SELECTED EXCERPT
# # # # #

Wed, Oct 29 (drizzly)
We arrived on time at 10:20am, passed through the Passport Control and Customs, on out to the sidewalk to catch the N1 shuttle to the RER station. The line to the ticket window was very long (40 people?) so I tried the kiosk for RER tickets into Paris. The USA-issued Master Card didn’t work (as expected) so I paid with euro coins I had bought on eBay (at a discount) with no problem. At the hotel we unloaded our ‘stuff’ and put the necessary items into the day-bag (ex. small umbrella) and headed out for the Eiffel, our tradition of officially ‘arriving’ in Paris. We ate the baguette sandwiches we’d bought at the boulangerie and enjoyed the Champ de Mars before the early sundown (shorter days in this season), bundled up with hats and gloves, and watched the Eiffel grow bright blue as the sky darkened. The blue lighting and circle of gold stars was in honor of the French Presidency of the European Union. I had decided that I’d try a ‘photo theme’ of carousels, and found a small wooden one going in the Champ de Mars, then a lighted carousel at each end of the Pont de l’Iena.

After crossing up to Trocadero, we walked over to the bus stop to go on to Hotel de Ville, as I’ve seen a carousel there many times – but not this time, as it was apparently removed while an exposition was tented there (I forget what event). We bought the requested magazines for a friend (Elle and Vogue, en francais), crossed over to Ile de Cite and took the metro back to the hotel. We had an easy meal at a Gourmet d’Asie “deli” where the owner seems happy to remember us and we all say our ‘bonjours’. Monoprix is still open so we buy our room supplies (cookies, milk, yogurt, beer, wine, crackers…) then we go to bed not too early and set the alarm for 7:30am (only a loose start time, often ignored).

# # # # #

DIRECTIONS
#1 According to the Paris travel diary, why were the Eiffel Tower's lights blue with a circle of gold stars?
#2 Resume the Paris travel diary, picking up right after its last sentence.

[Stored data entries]
# # # # #

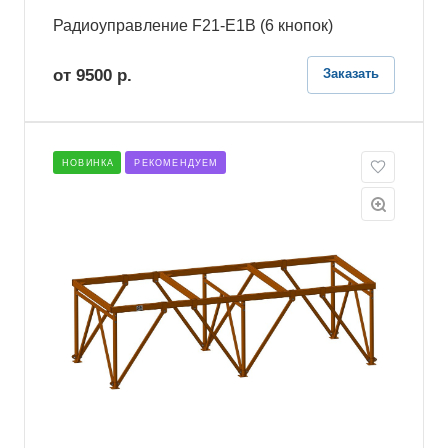
Радиоуправление F21-E1B (6 кнопок)
от 9500
р.
Заказать
НОВИНКА
РЕКОМЕНДУЕМ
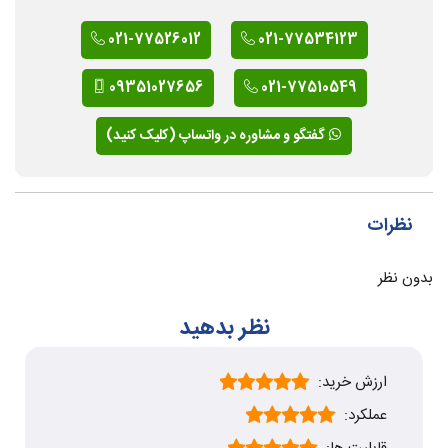
021-77526012
021-77534123
09351027656
021-77510549
گفتگو و مشاوره در واتساپ (کلیک کنید)
نظرات
بدون نظر
نظر بدهید
ارزش خرید:
عملکرد:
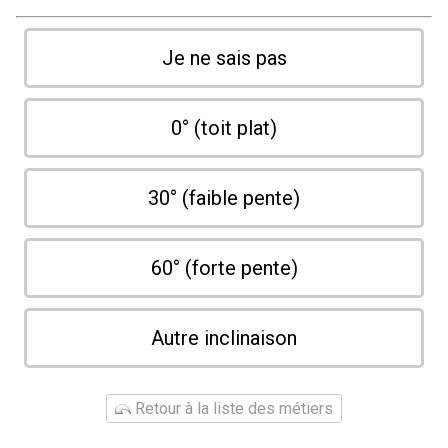
Je ne sais pas
0° (toit plat)
30° (faible pente)
60° (forte pente)
Autre inclinaison
Retour à la liste des métiers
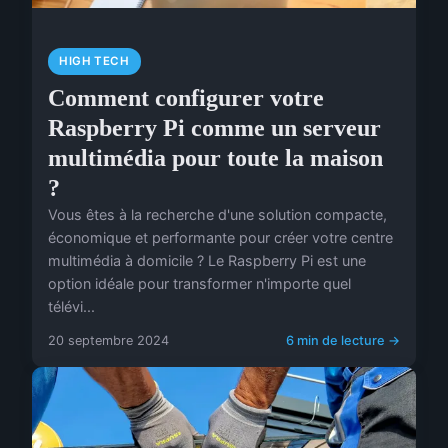
HIGH TECH
Comment configurer votre
Raspberry Pi comme un serveur
multimédia pour toute la maison
?
Vous êtes à la recherche d'une solution compacte,
économique et performante pour créer votre centre
multimédia à domicile ? Le Raspberry Pi est une
option idéale pour transformer n'importe quel
télévi...
20 septembre 2024
6 min de lecture →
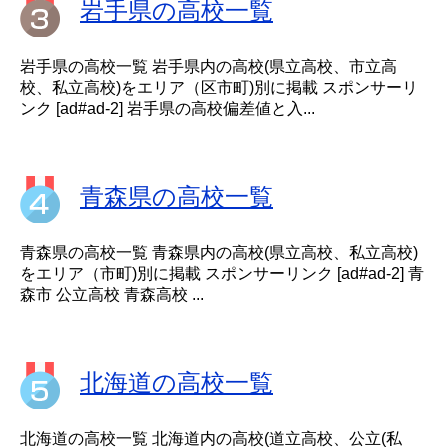
岩手県の高校一覧
岩手県の高校一覧 岩手県内の高校(県立高校、市立高
校、私立高校)をエリア（区市町)別に掲載 スポンサーリ
ンク [ad#ad-2] 岩手県の高校偏差値と入...
青森県の高校一覧
青森県の高校一覧 青森県内の高校(県立高校、私立高校)
をエリア（市町)別に掲載 スポンサーリンク [ad#ad-2] 青
森市 公立高校 青森高校 ...
北海道の高校一覧
北海道の高校一覧 北海道内の高校(道立高校、公立(私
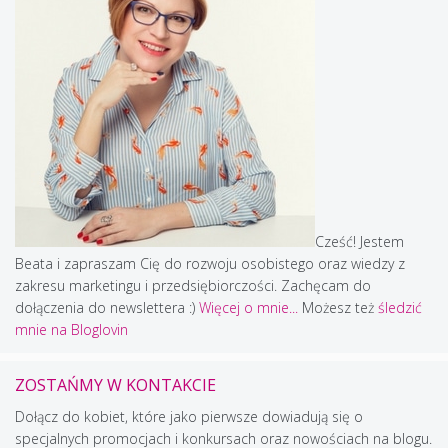
Cześć! Jestem
Beata i zapraszam Cię do rozwoju osobistego oraz wiedzy z
zakresu marketingu i przedsiębiorczości. Zachęcam do
dołączenia do newslettera :)
Więcej o mnie...
Możesz też
śledzić
mnie na Bloglovin
ZOSTAŃMY W KONTAKCIE
Dołącz do kobiet, które jako pierwsze dowiadują się o
specjalnych promocjach i konkursach oraz nowościach na blogu.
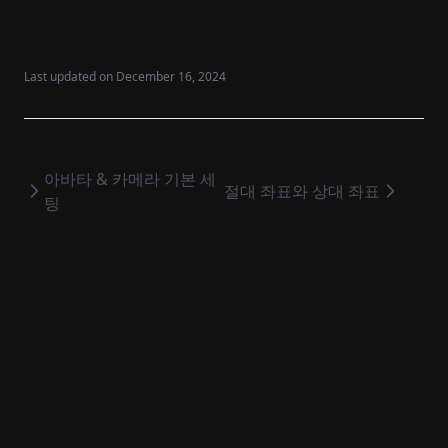
Last updated on
December 16, 2024
아바타 & 카메라 기본 세
절대 좌표와 상대 좌표
팅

# # # # #

RESPONSES IN ORDER
#1 The blue lighting and circle of gold stars honored the French Presidency of the European Union.

#2
Thurs, Oct 30 (drizzly)
The ‘real’ sightseeing begins on the 2nd day, so in spite of the chill and drizzly rain, we headed out for the Opera/Pyramides area so I could pick up some brochures from the Tourist Office. I took a couple of pix of the Opera Garnier, which looked as grand as always, then we had coffee at Café Royal Opera (well, I had coffee there – RK saw a Starbucks as we were walking, so he got a ‘to go’ cup). Stopped into a souvenir shop near rue de Rivoli and bought a 5x7 ‘pewter’ frame with a Paris design for 9.95€, then we walked through Jardin de Tuileries to the overlook of Place de la Concorde, where RK was vastly amused at watching the ‘gold ring’ con being pulled. Then onward to the Petit Palais to visit the Musee des Beaux Arts, a very pleasant art and decorative objects collection.

From there we planned to ride out to the La Defense complex but first we needed some lunch. We took a back street near the presidential palace to buy pizza/quiche snacks then took the metro line 1 to the end, coming up underneath the Grande Arche. We walked about 300 meters, seeing a carousel !, the Calder and Miro grand artworks, before the rain started falling more heavily than we cared to walk in, so we turned tail and went back into Paris (the 2nd time we’ve been rained out of a Defense exploration).

After freshening up at the hotel with our in-room ‘wine:30’, we took the metro to Vesuvio’s in St Germain-des-Pres, thinking the musician might be entertaining the dining room as he did last year on Thursday night, but alas, the waiter said he was ‘finished’. After our meal, we took a walk down blvd St Germain into the St Michel area. Pounced on a crepe stand at the beginning of rue de la Huchette and shared a great dark chocolate crepe as our dessert. Took the #38 bus from the Cluny area back to the hotel for the evening, still in a drizzly rain.

Fri, Oct 31 (drizzly)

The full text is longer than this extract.